## RECORD EXCERPTS
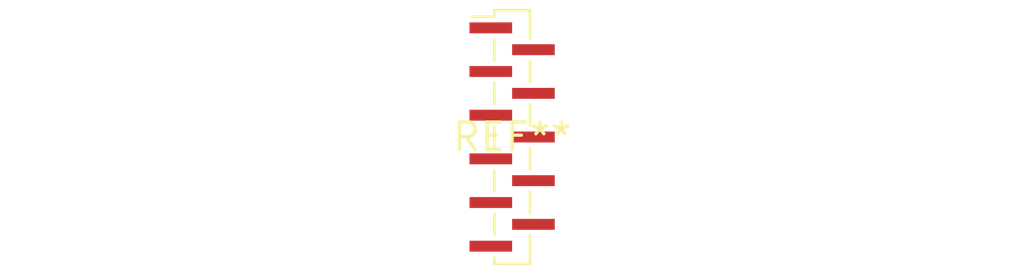
<source format=kicad_pcb>
(kicad_pcb (version 20240108) (generator pcbnew)

  (general
    (thickness 1.6)
  )

  (paper "A4")
  (layers
    (0 "F.Cu" signal)
    (31 "B.Cu" signal)
    (32 "B.Adhes" user "B.Adhesive")
    (33 "F.Adhes" user "F.Adhesive")
    (34 "B.Paste" user)
    (35 "F.Paste" user)
    (36 "B.SilkS" user "B.Silkscreen")
    (37 "F.SilkS" user "F.Silkscreen")
    (38 "B.Mask" user)
    (39 "F.Mask" user)
    (40 "Dwgs.User" user "User.Drawings")
    (41 "Cmts.User" user "User.Comments")
    (42 "Eco1.User" user "User.Eco1")
    (43 "Eco2.User" user "User.Eco2")
    (44 "Edge.Cuts" user)
    (45 "Margin" user)
    (46 "B.CrtYd" user "B.Courtyard")
    (47 "F.CrtYd" user "F.Courtyard")
    (48 "B.Fab" user)
    (49 "F.Fab" user)
    (50 "User.1" user)
    (51 "User.2" user)
    (52 "User.3" user)
    (53 "User.4" user)
    (54 "User.5" user)
    (55 "User.6" user)
    (56 "User.7" user)
    (57 "User.8" user)
    (58 "User.9" user)
  )

  (setup
    (pad_to_mask_clearance 0)
    (pcbplotparams
      (layerselection 0x00010fc_ffffffff)
      (plot_on_all_layers_selection 0x0000000_00000000)
      (disableapertmacros false)
      (usegerberextensions false)
      (usegerberattributes false)
      (usegerberadvancedattributes false)
      (creategerberjobfile false)
      (dashed_line_dash_ratio 12.000000)
      (dashed_line_gap_ratio 3.000000)
      (svgprecision 4)
      (plotframeref false)
      (viasonmask false)
      (mode 1)
      (useauxorigin false)
      (hpglpennumber 1)
      (hpglpenspeed 20)
      (hpglpendiameter 15.000000)
      (dxfpolygonmode false)
      (dxfimperialunits false)
      (dxfusepcbnewfont false)
      (psnegative false)
      (psa4output false)
      (plotreference false)
      (plotvalue false)
      (plotinvisibletext false)
      (sketchpadsonfab false)
      (subtractmaskfromsilk false)
      (outputformat 1)
      (mirror false)
      (drillshape 1)
      (scaleselection 1)
      (outputdirectory "")
    )
  )

  (net 0 "")

  (footprint "PinSocket_1x11_P1.00mm_Vertical_SMD_Pin1Left" (layer "F.Cu") (at 0 0))

)

</source>
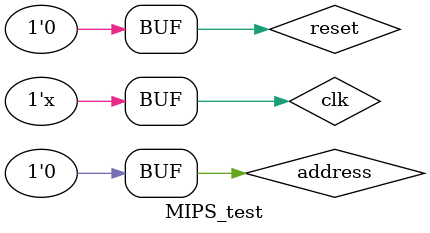
<source format=v>
`timescale 1ns / 1ps
module MIPS_test();
    reg clk;
    reg reset;
    reg address;
    wire [3:0]state;
    wire [31:0]RD;
    wire [31:0]Adr;
    wire ALUSrcA;
    wire [2:0]ALUSrcB;
    wire [31:0]ALUResult;
    wire [31:0]SrcA;
    wire [31:0]SrcB;
    wire [1:0]PCSrc;
    wire MemWrite;
    wire [31:0]WD;
    wire [31:0]PC_;
    wire lorD;
    wire [31:0]ALUOut;
    wire PCEn;
    wire [31:0]PC;
    wire [31:0]Adr_temp;
    wire MemtoReg;
    wire [31:0]WD3;
    wire [31:0]Data;
    wire [31:0]B;
    wire [31:0]RD1;
    wire [31:0]RD2;
    wire [4:0]A1;
    wire [4:0]A2;
    wire [4:0]A3;
    wire RegWrite;
    wire [31:0]data_;
    
    initial begin
        clk = 0;
        address = 0;
        #5 reset = 1;
        #50 reset = 0;
    end
    
    always begin
        #50;
        clk = ~clk;
    end
    
    always begin
        #60;
        address = 1;
        #50;
        address = 0;
        //PC = 32'd4;
        #340;
        address = 1;
        #100;
        address = 0;
        //PC = 32'd8;
        #300;
        address = 1;
        #100;
        address = 0;
        //PC = 32'd12;
        #400;
        address = 1;
        #100;
        address = 0;
        #300;
        address = 1;
        #100;
        address = 0;
        #300;
        address = 1;
        #100;
        address = 0;
        #300;
        address = 1;
        #100;
        address = 0;
        #200;
    end
    
    MIPS dut(clk,reset,address,state,RD,Adr,ALUSrcA,ALUSrcB,ALUResult,SrcA,SrcB,PCSrc,MemWrite,WD,PC_,lorD,ALUOut,PCEn,PC,Adr_temp,MemtoReg,WD3,Data,B,RD1,RD2,A1,A2,A3,RegWrite,data_);
endmodule

</source>
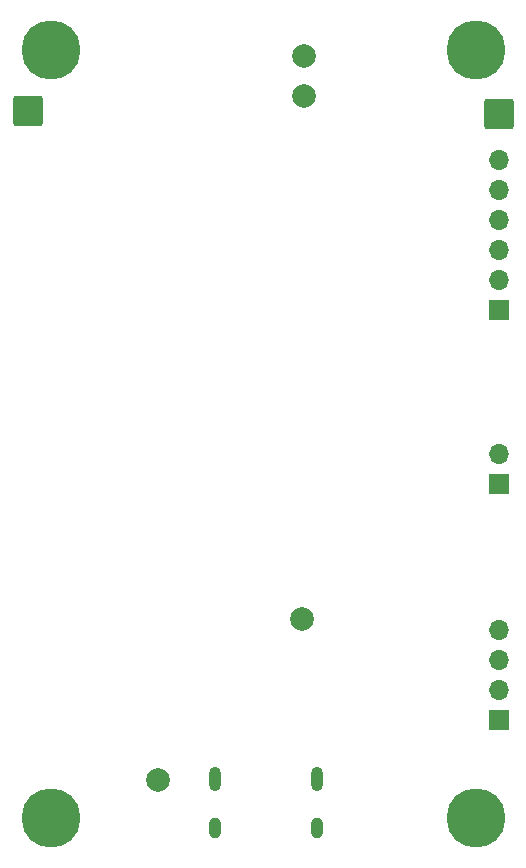
<source format=gbs>
G04 #@! TF.GenerationSoftware,KiCad,Pcbnew,7.0.9*
G04 #@! TF.CreationDate,2024-01-11T22:43:50+01:00*
G04 #@! TF.ProjectId,CameraV1,43616d65-7261-4563-912e-6b696361645f,rev?*
G04 #@! TF.SameCoordinates,Original*
G04 #@! TF.FileFunction,Soldermask,Bot*
G04 #@! TF.FilePolarity,Negative*
%FSLAX46Y46*%
G04 Gerber Fmt 4.6, Leading zero omitted, Abs format (unit mm)*
G04 Created by KiCad (PCBNEW 7.0.9) date 2024-01-11 22:43:50*
%MOMM*%
%LPD*%
G01*
G04 APERTURE LIST*
G04 Aperture macros list*
%AMRoundRect*
0 Rectangle with rounded corners*
0 $1 Rounding radius*
0 $2 $3 $4 $5 $6 $7 $8 $9 X,Y pos of 4 corners*
0 Add a 4 corners polygon primitive as box body*
4,1,4,$2,$3,$4,$5,$6,$7,$8,$9,$2,$3,0*
0 Add four circle primitives for the rounded corners*
1,1,$1+$1,$2,$3*
1,1,$1+$1,$4,$5*
1,1,$1+$1,$6,$7*
1,1,$1+$1,$8,$9*
0 Add four rect primitives between the rounded corners*
20,1,$1+$1,$2,$3,$4,$5,0*
20,1,$1+$1,$4,$5,$6,$7,0*
20,1,$1+$1,$6,$7,$8,$9,0*
20,1,$1+$1,$8,$9,$2,$3,0*%
G04 Aperture macros list end*
%ADD10R,1.700000X1.700000*%
%ADD11O,1.700000X1.700000*%
%ADD12C,2.900000*%
%ADD13C,5.000000*%
%ADD14O,1.000000X2.100000*%
%ADD15O,1.000000X1.800000*%
%ADD16RoundRect,0.249999X-1.025001X-1.025001X1.025001X-1.025001X1.025001X1.025001X-1.025001X1.025001X0*%
%ADD17C,2.000000*%
G04 APERTURE END LIST*
D10*
X136900000Y-97775000D03*
D11*
X136900000Y-95235000D03*
D10*
X136900000Y-117700000D03*
D11*
X136900000Y-115160000D03*
X136900000Y-112620000D03*
X136900000Y-110080000D03*
D12*
X99000000Y-61000000D03*
D13*
X99000000Y-61000000D03*
D14*
X112880000Y-122675000D03*
D15*
X112880000Y-126855000D03*
D14*
X121520000Y-122675000D03*
D15*
X121520000Y-126855000D03*
D10*
X136900000Y-83000000D03*
D11*
X136900000Y-80460000D03*
X136900000Y-77920000D03*
X136900000Y-75380000D03*
X136900000Y-72840000D03*
X136900000Y-70300000D03*
D16*
X136900000Y-66400000D03*
D12*
X135000000Y-126000000D03*
D13*
X135000000Y-126000000D03*
D12*
X135000000Y-61000000D03*
D13*
X135000000Y-61000000D03*
D16*
X97000000Y-66200000D03*
D12*
X99000000Y-126000000D03*
D13*
X99000000Y-126000000D03*
D17*
X120400000Y-61500000D03*
X108000000Y-122800000D03*
X120400000Y-64900000D03*
X120200000Y-109200000D03*
M02*

</source>
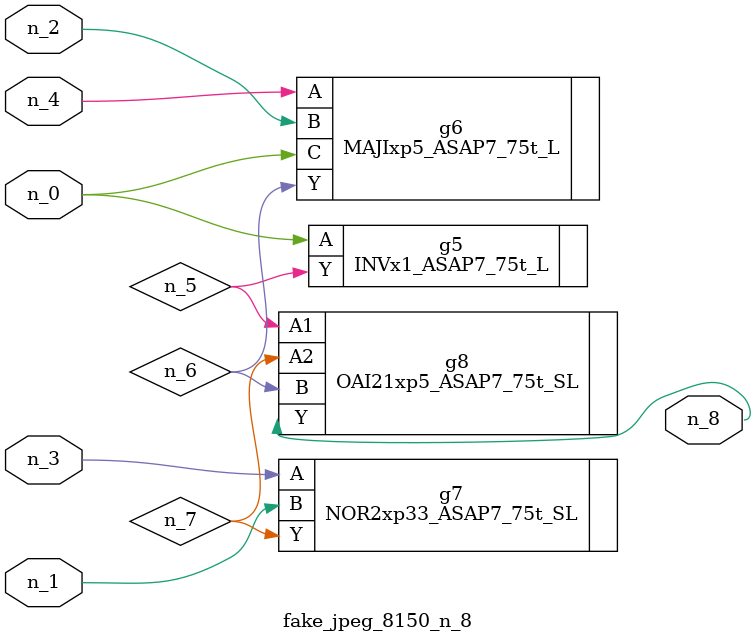
<source format=v>
module fake_jpeg_8150_n_8 (n_3, n_2, n_1, n_0, n_4, n_8);

input n_3;
input n_2;
input n_1;
input n_0;
input n_4;

output n_8;

wire n_6;
wire n_5;
wire n_7;

INVx1_ASAP7_75t_L g5 ( 
.A(n_0),
.Y(n_5)
);

MAJIxp5_ASAP7_75t_L g6 ( 
.A(n_4),
.B(n_2),
.C(n_0),
.Y(n_6)
);

NOR2xp33_ASAP7_75t_SL g7 ( 
.A(n_3),
.B(n_1),
.Y(n_7)
);

OAI21xp5_ASAP7_75t_SL g8 ( 
.A1(n_5),
.A2(n_7),
.B(n_6),
.Y(n_8)
);


endmodule
</source>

## HOW TO COMPLETE THIS TASK
Looking at the data above, count the lines that contain the string "PCSrc" and give only the count.

## FINISHED TASK
2